I just noticed this post over at Graham’s place responding to a post by Vitale (can anyone tell that I’m laying about sick today trying to distract myself?). Vitale writes:

“What I’m asking, if indirectly, with my Hjelmslevian excursus, is the following: sure there are lots of Parises (my Paris, Graham’s Paris, Henry IV’s Paris, etc.). But is there an ontological Paris, a ‘real’ Paris underneath all these, for OOO? If so, I can’t get on board. Because then I feel that OOO brings a God’s eye view (which is a version of ‘our’ own filters) through the backdoor, in the name of ontology… So my question for Graham – is there A REAL Paris? If so, I just can’t jump on the wagon. But if not, if there’s an infinite number of potentially incompossible graspings layered on the spacetime location of Paris, then sign me up!”

To this Graham responds (with some really interesting, yet allusive, follow-up on what an object-oriented theology would look like) remarking that,

The problem with Chris’s passage here is his claim that believing in Paris entails a “God’s eye view.” But that’s precisely what it does not entail. The object is not a view at all.

This is probably one of the most succinct articulations of one of the key claims of OOO I’ve ever come across. Objects are not a point of view, full stop. They are not one object’s point of view on another object. They are not God’s point of view on them (objects, as Judge Schreber observed, are even withdrawn from God). They are not even points of view on themselves (those objects characterized by reflexivity still do not have unadulterated access to themselves). Objects are just objects. They exist perfectly fine without being seen by another object, God, or themselves. Not only that, it is impossible for any object to be seen by another object or itself precisely because objects withdraw from one another and from themselves.

I realize I drive people up the wall by constantly harping on the difference between epistemology and ontology, but this gets to the heart of the issue. Epistemology revolves around questions of how we know objects or, in Vitale’s language, how “point-of-view” maps on to objects. Ontology revolves around issues of what things are regardless of whether or not objects are graced by our gaze. However, as Harman emphasizes further on in the post, no matter how many points of view on the object you enumerate, even if they go to infinity and eternity, you will never have an unadulterated access to the object precisely because objects are withdrawn.

Do we have points-of-view on Paris and only have points-of-view on Paris as Vitale argues?
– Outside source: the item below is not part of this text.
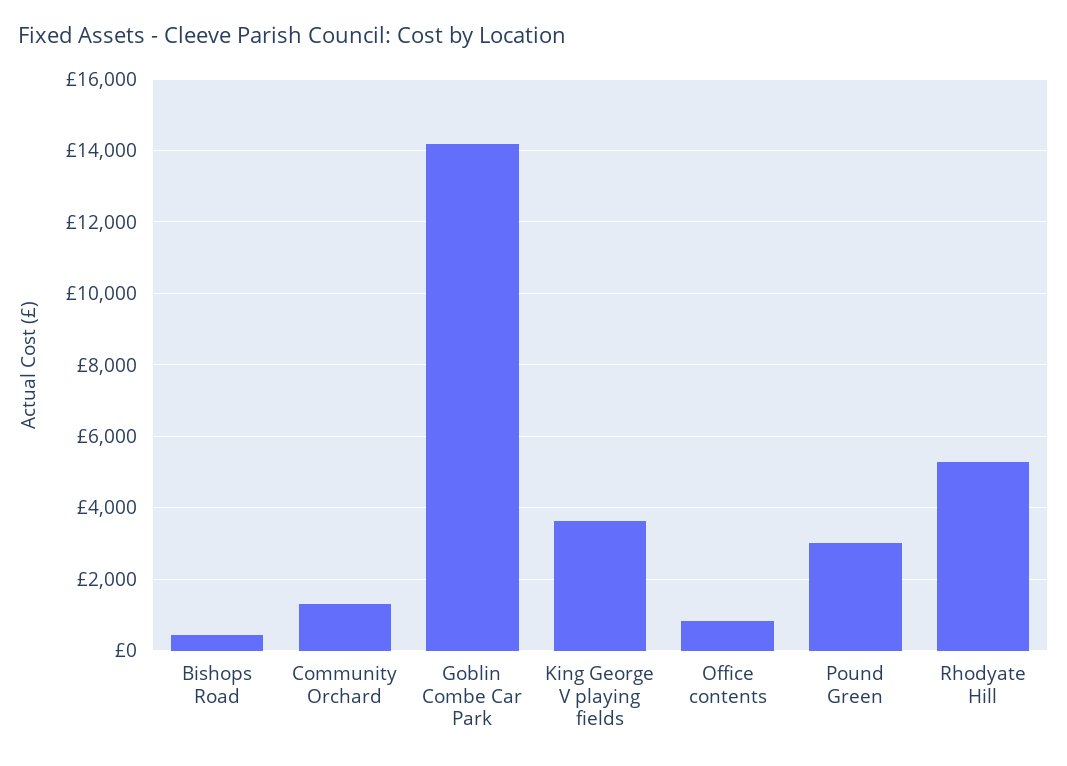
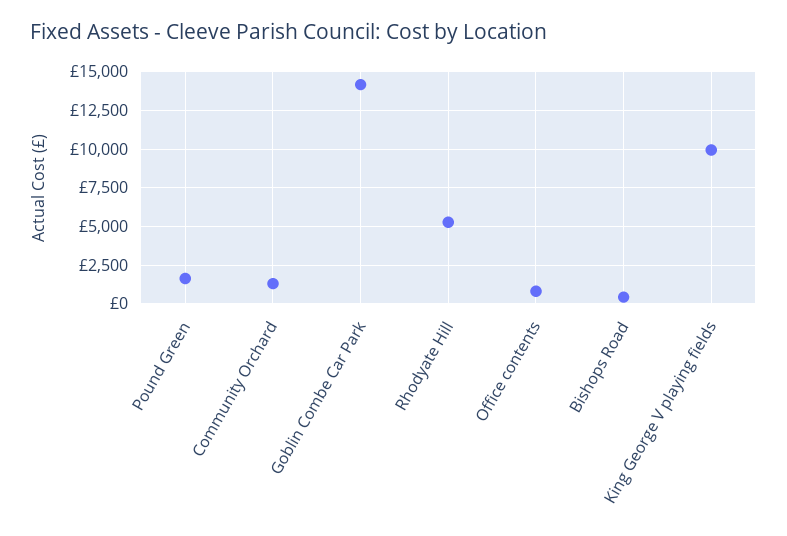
King George V playing fields: 3600 -> 10000
Pound Green: 3000 -> 1500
Absolutely. OOO has argued this all along. The best one object can ever do in relation to another object is translate it and, as Derrida compelling argues, translations always differ from the originals that they translate. Does that warrant the thesis that objects are their translations by other objects? No! This, I think, is where OOO differs most profoundly from Vitale. We can happily endorse nearly all of Vitale’s claims about perspective, yet we all insist nonetheless that an object is never identical to how it’s translated by another object (this is also why I reject the endless referral thesis of Derrida… It conflates the epistemological with the being of objects).

My favorite part in Graham’s post?

So, looks like Chris and I will remain on different sides for at least awhile to come. Table’s always set for you, friend.

Yep, the table’s always set… But not just as an invitation to come on board, but in general discussion regardless of whether we agree or not.